Should I include anything else for this correlation analysis?
Okay kind of a long post but I want to make sure I am doing this project right.
"Collect continuous quantitative data that is appropriate for regression and correlation analysis. include at least 30 (x,y) pairs of observations in your sample."
x= minutes you brush your teeth on a daily basis.
y= minutes you take a showers on a daily basis.
I'm pretty sure these are both continuous because I'm recording time which is never discrete.
Once I have my data I am to use descriptive statistics to completely describe the distribution (shape, center, spread) of my data and include an interpretation of these summaries.
For using descriptive statistics I have
Sample size, mean, median, mode, range, min, max, Q1, Q3, IQR, possible outliers, Skeweness in the distribution, distributions (unimodal, etc), varriance, std dev, and std error.
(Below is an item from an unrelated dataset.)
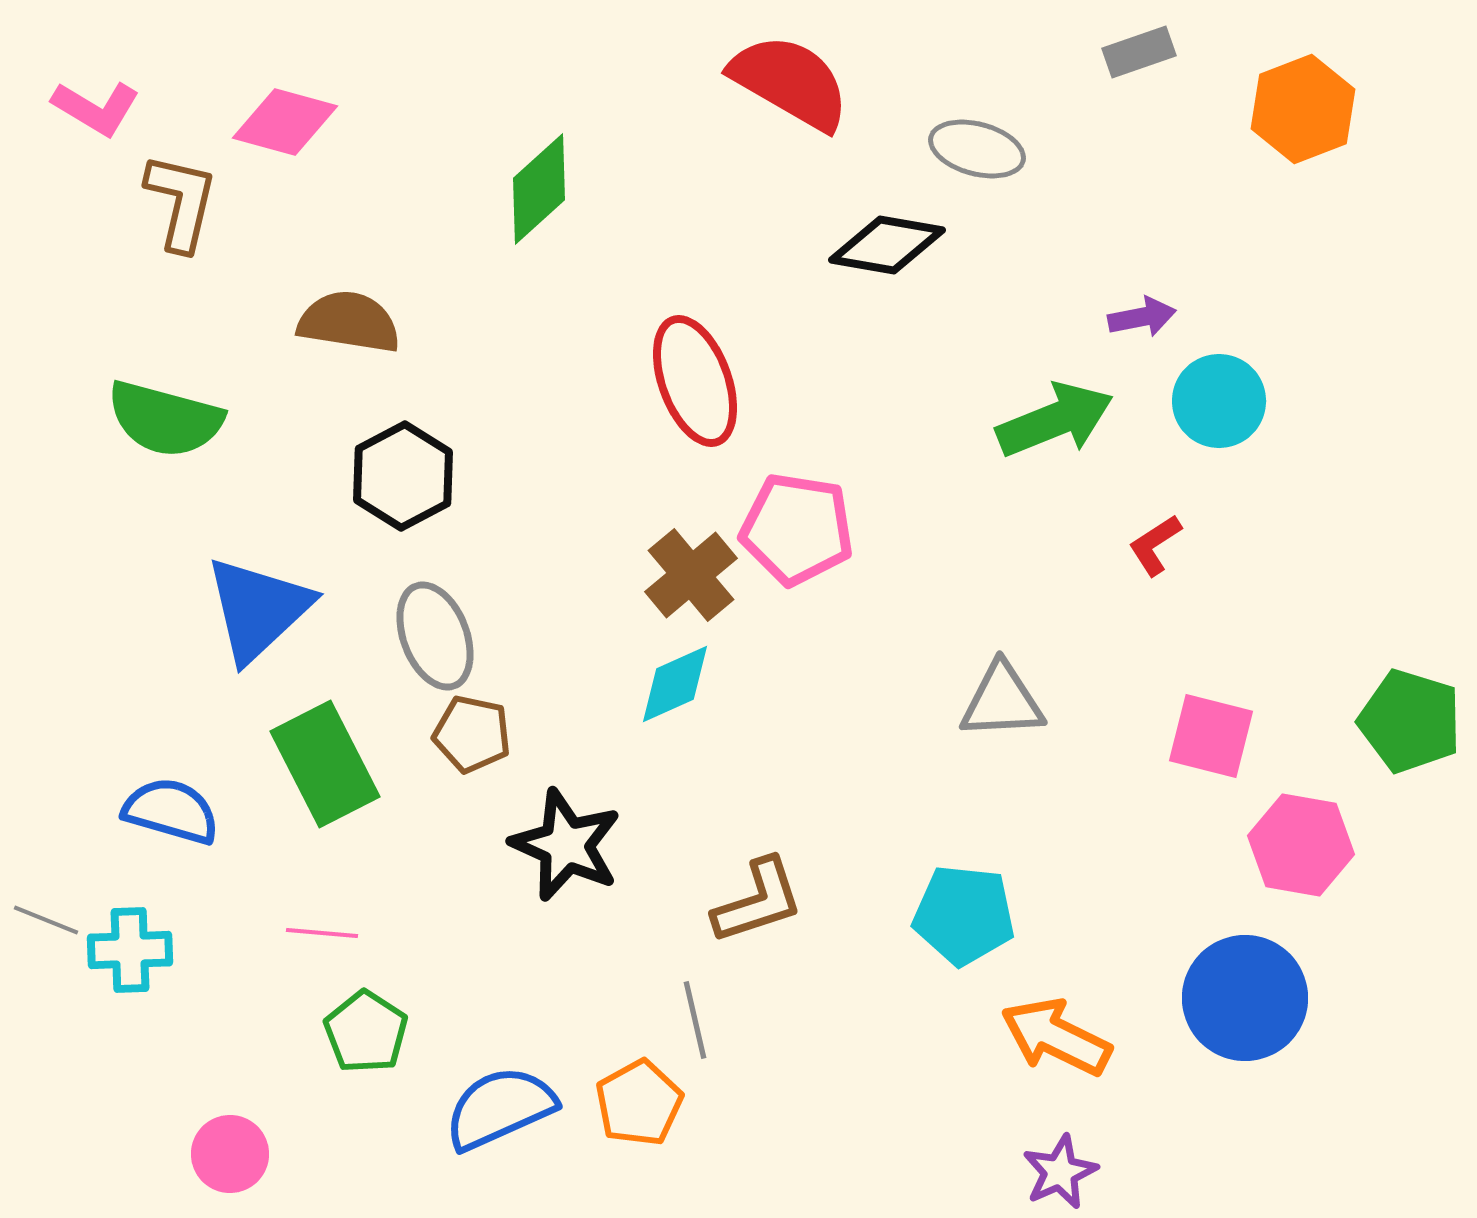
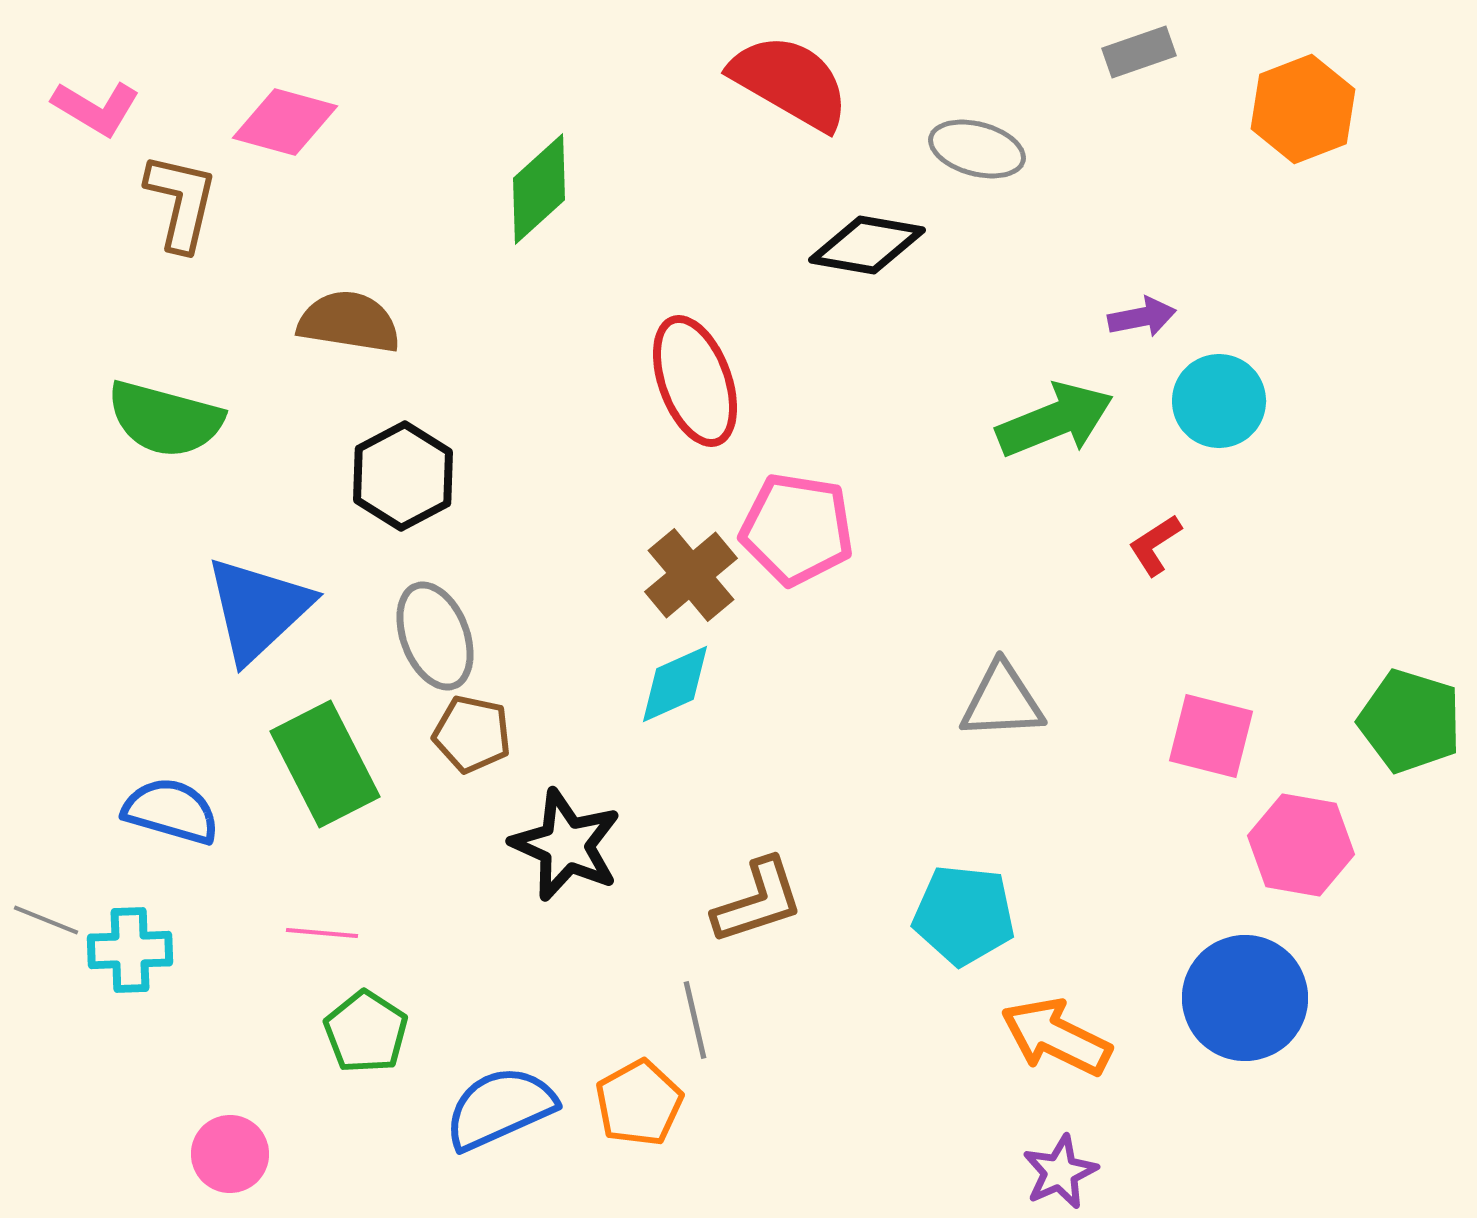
black diamond at (887, 245): moved 20 px left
I have all of these for each of my variables x and y.
For the correlation analysis I have
r-sq, r coefiicient, y-intercept, slope, (slopes p-value, t-statistic, std error, and degrees of freedom) and (y-intercepts p-value, t-statistic, std error, and degrees of freedom).
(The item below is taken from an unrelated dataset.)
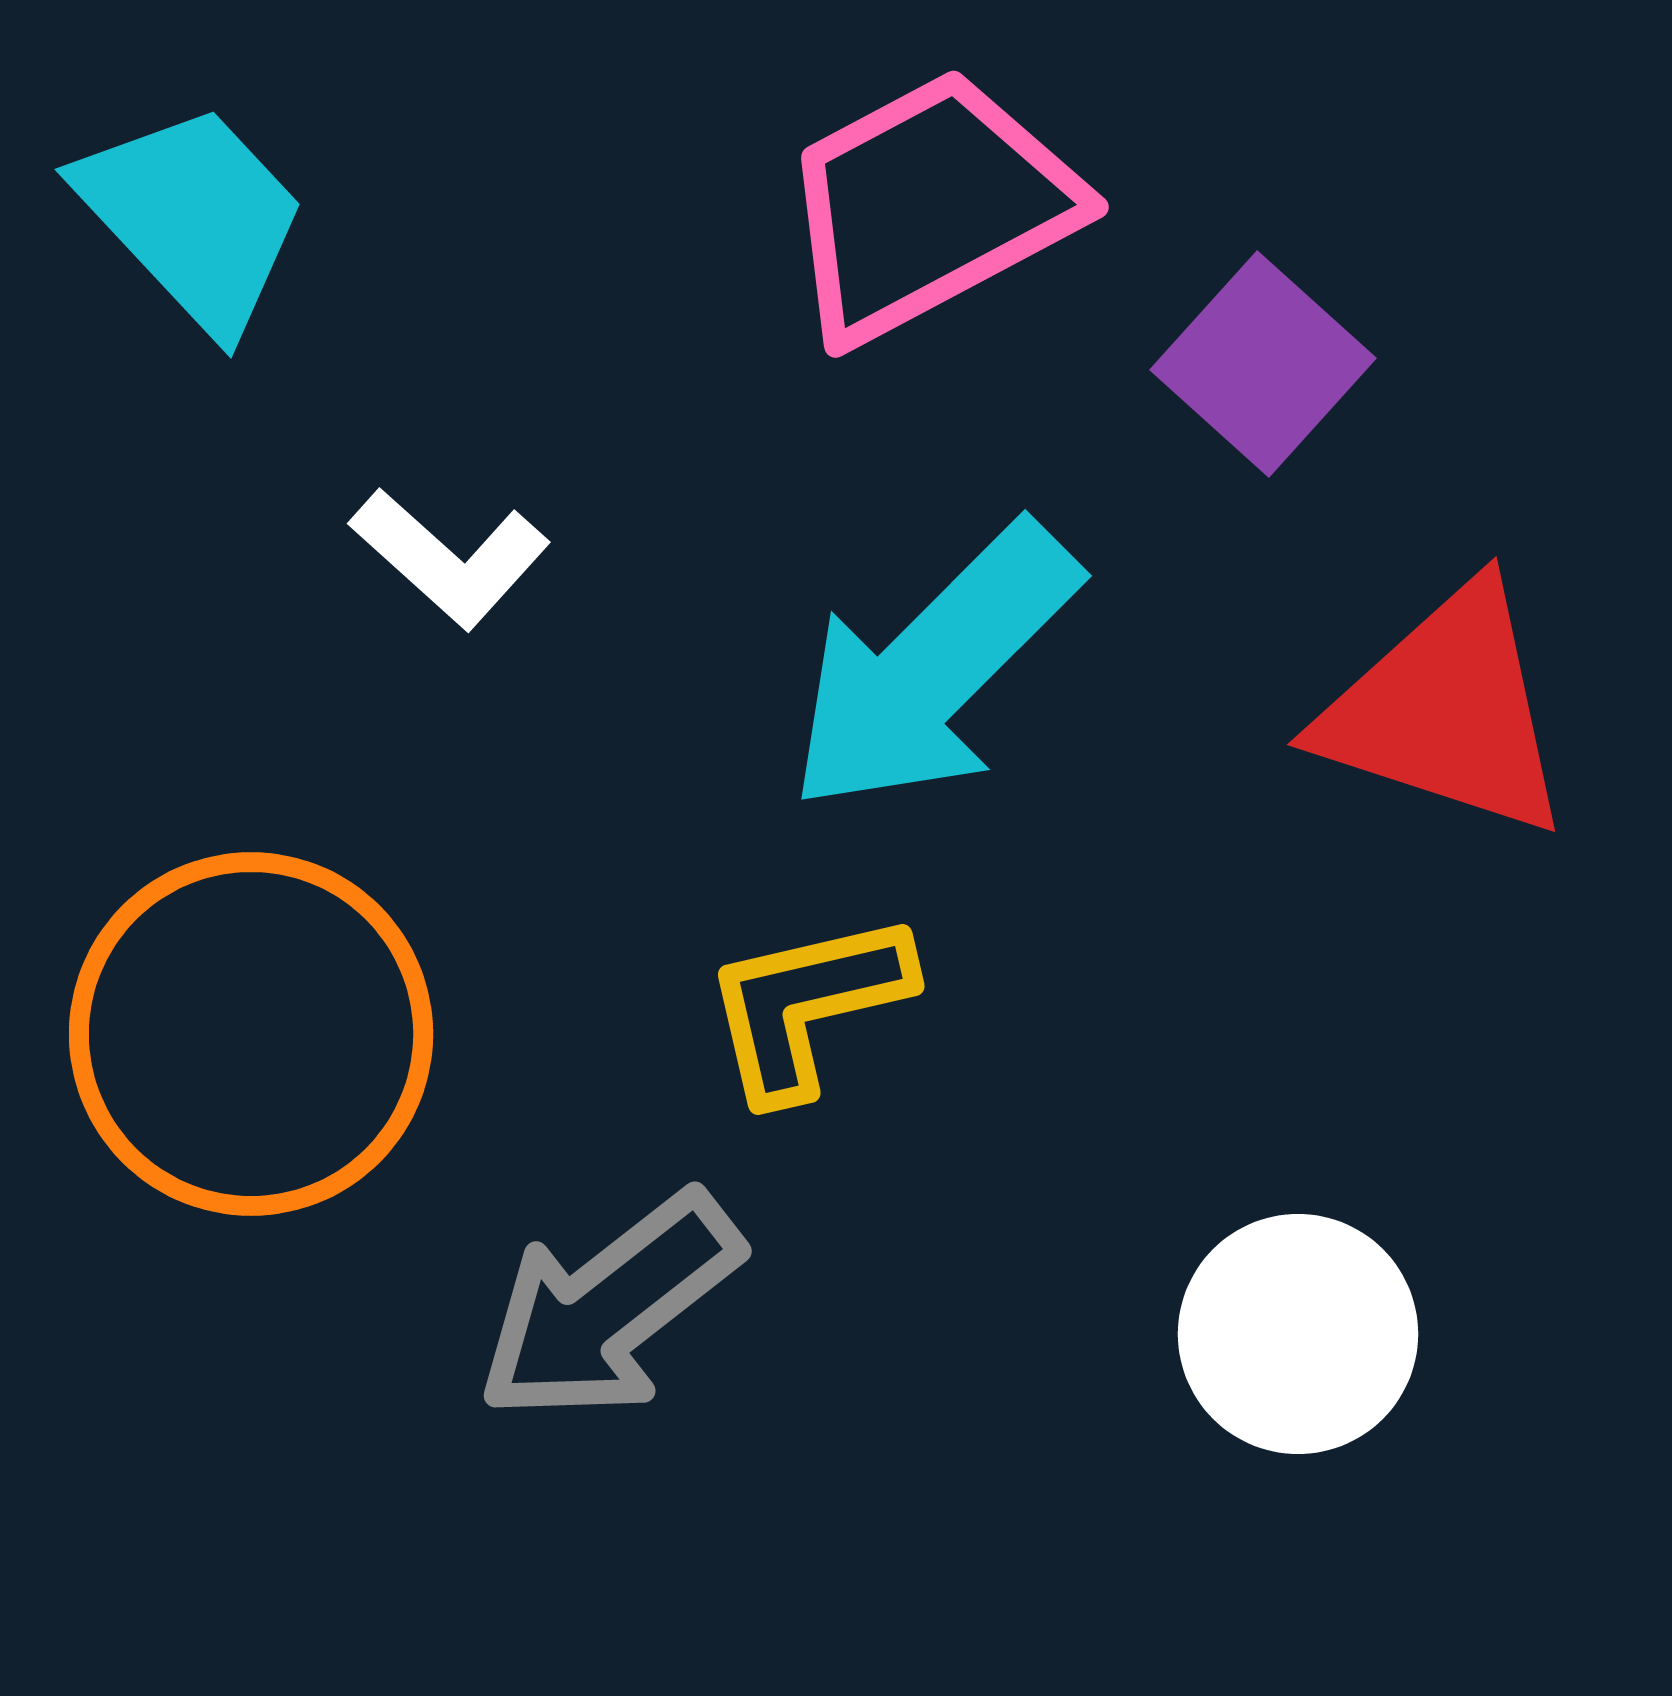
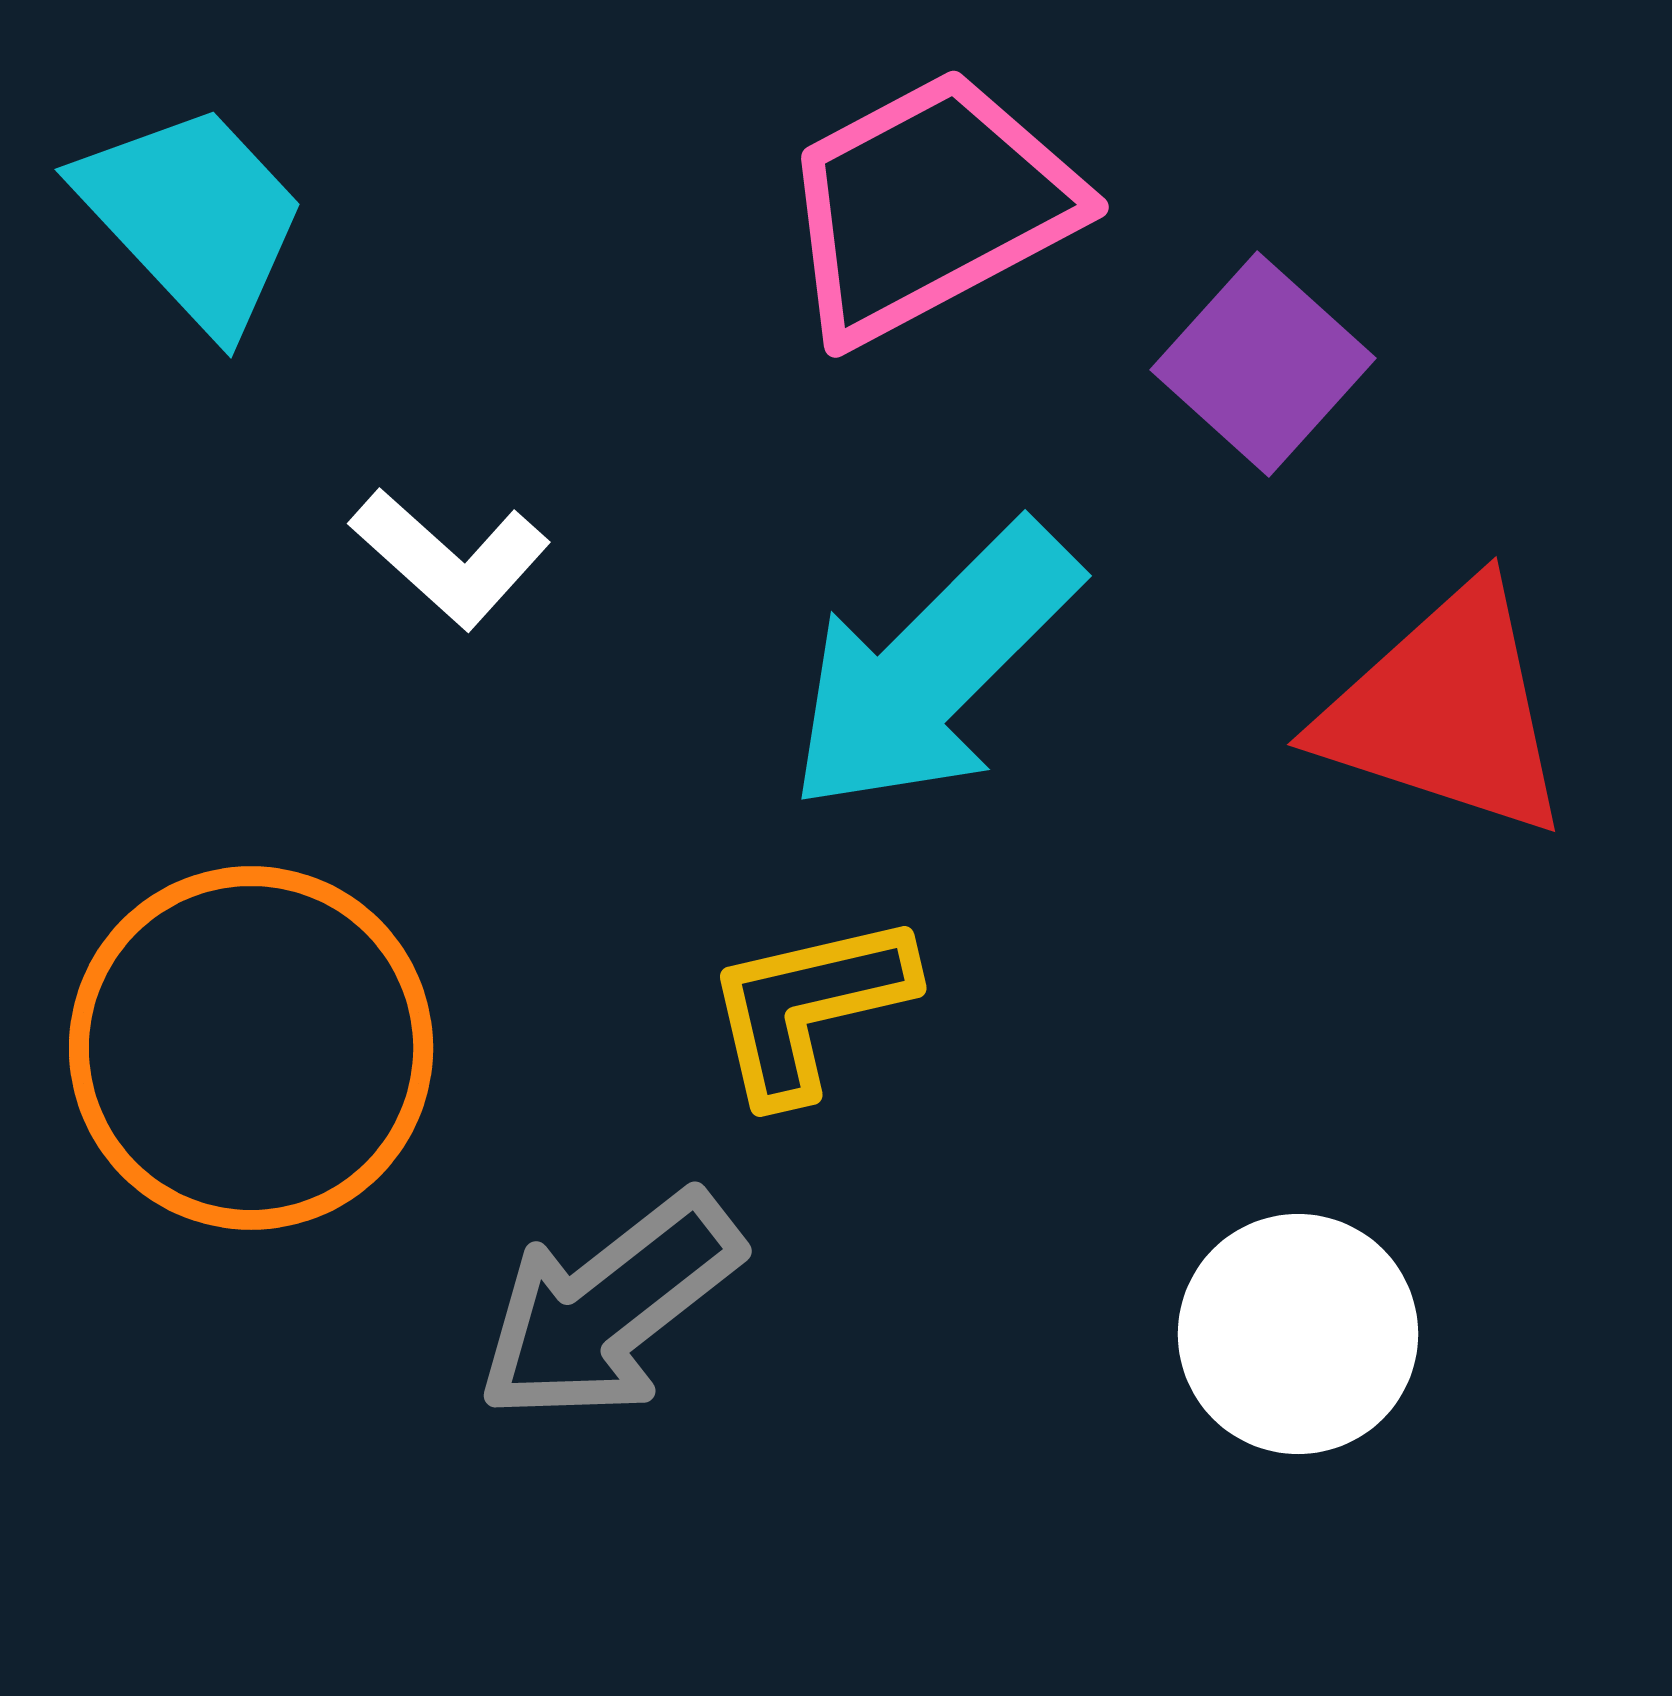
yellow L-shape: moved 2 px right, 2 px down
orange circle: moved 14 px down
Question: Is there any other data I can use to further describe the distrubtion of either the variables by themselves or the correlation between the two?
Question: How can I evaluate the validity of my assumptions for the inference methods used in this case? (is it like make sure they are random and have 15 success and 15 failiures type of validity or would it be different with correlation analysis)
Question: How would I go about finding the confidence interval and use the hypothesis testing to examine the form and stregnth of the relationship between my two variables. I could figure out the confidence interval but not sure about the hypothesis testing. I understand hypothesis testing as well, the 5 steps and all just not how to do it for (x,y) variables.
I thank you ahead of time for at least reading my entire post.